Once the mess was finally cleared up we were able to get start clearance and after a landing A320 we were the first flight to depart the freshly opened runway. It was a bit of a mess on the radio but we got out of Medan airspace without any drama, we managed a fairly prompt turn-around in Silangit, helped by having to park on the runway because there are apron and runway works going on.

Coming back into Medan I was pleasantly surprised that the controller was handling quite well with the barrage of delayed arrivals and departures. Traffic was being moved around sensibly and orderly, far more so than on any normal day. We landed without having being held up for too long, refuelled and were able to depart on the final return trip of the shift. The requirement was to be airborne out of Aek Godang before sunset as there is no runway and airport lighting.

The very new co-pilot did a good approach and landing into Aek Godang and we again managed a quick turn-around back to Medan. One of my biggest concerns heading back to Medan at night is the weather. Most afternoons, especially in the wet season which we are now in it gets challenging, so it was comforting that when we had left Medan there weren’t the tell-tale build-ups that could become a problem.

The flight back really was a beauty. I think just about all of our 8 passengers were busy snapping away with their camera’s at the beautiful vista around us. Thanks to the right mix of cloud and smog the sunset to the west as were flying over Lake Toba was something else. As darkness continued to envelope us we pushed on for Medan, the weather radar was painting some ugly pictures but thankfully much of it was to the north and northwest of Medan and wouldn’t be a factor for us.

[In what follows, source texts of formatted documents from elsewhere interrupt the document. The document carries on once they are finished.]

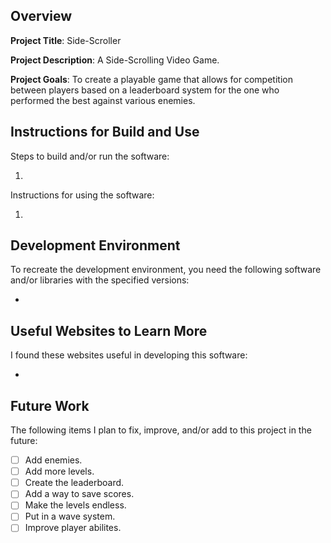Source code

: ## Overview

**Project Title**: Side-Scroller

**Project Description**: A Side-Scrolling Video Game.

**Project Goals**: To create a playable game that allows for competition between players based on a leaderboard system for the one who performed the best against various enemies.

## Instructions for Build and Use

Steps to build and/or run the software:

1. 

Instructions for using the software:

1. 

## Development Environment 

To recreate the development environment, you need the following software and/or libraries with the specified versions:

* 

## Useful Websites to Learn More

I found these websites useful in developing this software:

* 

## Future Work

The following items I plan to fix, improve, and/or add to this project in the future:

* [ ] Add enemies.
* [ ] Add more levels.
* [ ] Create the leaderboard.
* [ ] Add a way to save scores.
* [ ] Make the levels endless.
* [ ] Put in a wave system.
* [ ] Improve player abilites.
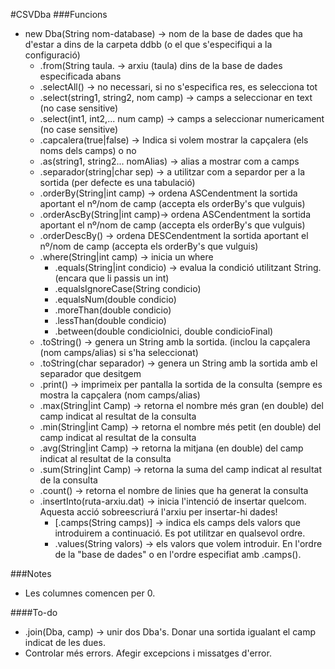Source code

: #CSVDba
###Funcions
* new Dba(String nom-database)  -> nom de la base de dades que ha d'estar a dins de la carpeta ddbb (o el que s'especifiqui a la configuració)
  * .from(String taula.         -> arxiu (taula) dins de la base de dades especificada abans
  * .selectAll()                -> no necessari, si no s'especifica res, es selecciona tot
  * .select(string1, string2, nom camp)     -> camps a seleccionar en text (no case sensitive)
  * .select(int1, int2,... num camp)        -> camps a seleccionar numericament (no case sensitive)
  * .capcalera(true|false)      -> Indica si volem mostrar la capçalera (els noms dels camps) o no
  * .as(string1, string2... nomAlias)       -> alias a mostrar com a camps
  * .separador(string|char sep) -> a utilitzar com a separdor per a la sortida (per defecte es una tabulació)
  * .orderBy(String|int camp)   -> ordena ASCendentment la sortida aportant el nº/nom de camp (accepta els orderBy's que vulguis)
  * .orderAscBy(String|int camp)-> ordena ASCendentment la sortida aportant el nº/nom de camp (accepta els orderBy's que vulguis)
  * .orderDescBy()              -> ordena DESCendentment la sortida aportant el nº/nom de camp (accepta els orderBy's que vulguis)
  * .where(String|int camp)     -> inicia un where
    * .equals(String|int condicio)    -> evalua la condició utilitzant String. (encara que li passis un int)
    * .equalsIgnoreCase(String condicio)
    * .equalsNum(double condicio)
    * .moreThan(double condicio)
    * .lessThan(double condicio)
    * .between(double condicioInici, double condicioFinal)
  * .toString()                 -> genera un String amb la sortida. (inclou la capçalera (nom camps/alias) si s'ha seleccionat)
  * .toString(char separador)   -> genera un String amb la sortida amb el separador que desitgem
  * .print()                    -> imprimeix per pantalla la sortida de la consulta (sempre es mostra la capçalera (nom camps/alias)
  * .max(String|int Camp)       -> retorna el nombre més gran (en double) del camp indicat al resultat de la consulta
  * .min(String|int Camp)       -> retorna el nombre més petit (en double) del camp indicat al resultat de la consulta
  * .avg(String|int Camp)       -> retorna la mitjana (en double) del camp indicat al resultat de la consulta
  * .sum(String|int Camp)       -> retorna la suma del camp indicat al resultat de la consulta
  * .count()                    -> retorna el nombre de linies que ha generat la consulta
  * .insertInto(ruta-arxiu.dat) -> inicia l'intenció de insertar quelcom. Aquesta acció sobreescriurá l'arxiu per insertar-hi dades!
    * [.camps(String camps)]    -> indica els camps dels valors que introduirem a continuació. Es pot utilitzar en qualsevol ordre.
    * .values(String valors)    -> els valors que volem introduir. En l'ordre de la "base de dades" o en l'ordre especifiat amb .camps().

###Notes
* Les columnes comencen per 0.

####To-do

* .join(Dba, camp)            -> unir dos Dba's. Donar una sortida igualant el camp indicat de les dues.
* Controlar més errors. Afegir excepcions i missatges d'error.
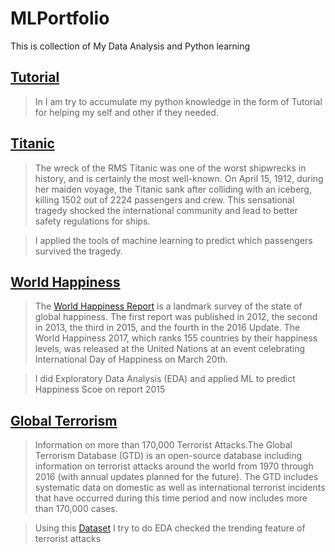 # MLPortfolio
This is collection of My Data Analysis and Python learning

## [Tutorial](https://github.com/Singhak/MLPortfolio/tree/master/Tutorial)

>In I am try to accumulate my python knowledge in the form of Tutorial for helping my self and other if they needed.

## [Titanic](https://github.com/Singhak/MLPortfolio/tree/master/Titanic)

>The wreck of the RMS Titanic was one of the worst shipwrecks in history, and is certainly the most well-known.  On April 15, 1912, during her maiden voyage, the Titanic sank after colliding with an iceberg, killing 1502 out of 2224 passengers and crew.  This sensational tragedy shocked the international community and lead to better safety regulations for ships.

>I applied the tools of machine learning to predict which passengers survived the tragedy.

## [World Happiness](https://github.com/Singhak/MLPortfolio/tree/master/World_Happiness_Report)

>The [World Happiness Report](https://www.kaggle.com/unsdsn/world-happiness) is a landmark survey of the state of global happiness. The first report was published in 2012, the second in 2013, the third in 2015, and the fourth in the 2016 Update. The World Happiness 2017, which ranks 155 countries by their happiness levels, was released at the United Nations at an event celebrating International Day of Happiness on March 20th.

>I did  Exploratory Data Analysis (EDA) and applied ML to predict Happiness Scoe on report 2015

## [Global Terrorism](https://github.com/Singhak/MLPortfolio/tree/master/Global_Terrorism)

>Information on more than 170,000 Terrorist Attacks.The Global Terrorism Database (GTD) is an open-source database including information on terrorist attacks around the world from 1970 through 2016 (with annual updates planned for the future). The GTD includes systematic data on domestic as well as international terrorist incidents that have occurred during this time period and now includes more than 170,000 cases.

>Using this [Dataset](https://www.kaggle.com/START-UMD/gtd) I try to do EDA checked the trending feature of terrorist attacks
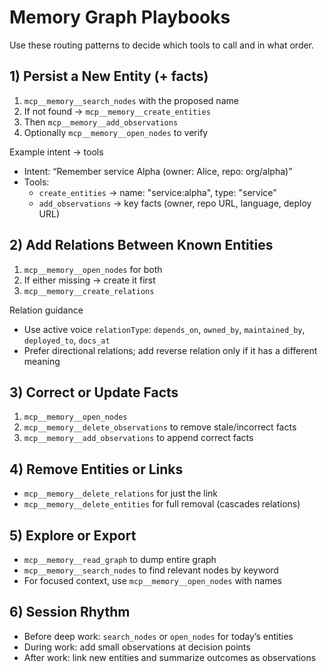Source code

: # Memory Graph Playbooks

Use these routing patterns to decide which tools to call and in what order.

## 1) Persist a New Entity (+ facts)
1. `mcp__memory__search_nodes` with the proposed name
2. If not found → `mcp__memory__create_entities`
3. Then `mcp__memory__add_observations`
4. Optionally `mcp__memory__open_nodes` to verify

Example intent → tools
- Intent: “Remember service Alpha (owner: Alice, repo: org/alpha)”
- Tools:
  - `create_entities` → name: "service:alpha", type: "service"
  - `add_observations` → key facts (owner, repo URL, language, deploy URL)

## 2) Add Relations Between Known Entities
1. `mcp__memory__open_nodes` for both
2. If either missing → create it first
3. `mcp__memory__create_relations`

Relation guidance
- Use active voice `relationType`: `depends_on`, `owned_by`, `maintained_by`, `deployed_to`, `docs_at`
- Prefer directional relations; add reverse relation only if it has a different meaning

## 3) Correct or Update Facts
1. `mcp__memory__open_nodes`
2. `mcp__memory__delete_observations` to remove stale/incorrect facts
3. `mcp__memory__add_observations` to append correct facts

## 4) Remove Entities or Links
- `mcp__memory__delete_relations` for just the link
- `mcp__memory__delete_entities` for full removal (cascades relations)

## 5) Explore or Export
- `mcp__memory__read_graph` to dump entire graph
- `mcp__memory__search_nodes` to find relevant nodes by keyword
- For focused context, use `mcp__memory__open_nodes` with names

## 6) Session Rhythm
- Before deep work: `search_nodes` or `open_nodes` for today’s entities
- During work: add small observations at decision points
- After work: link new entities and summarize outcomes as observations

However, It was close enough to add to the visual feast and provide a vivid lightning show.

Traffic was reasonably light and we were cleared for a visual approach as we passed through the extended centreline. A little unusual but the night air was still and clear and I made a gentle 120 degree turn to the right to intercept the final approach track. Configuring and slowing us down for a thankfully smooth touchdown on the runway.

Another productive day at the office.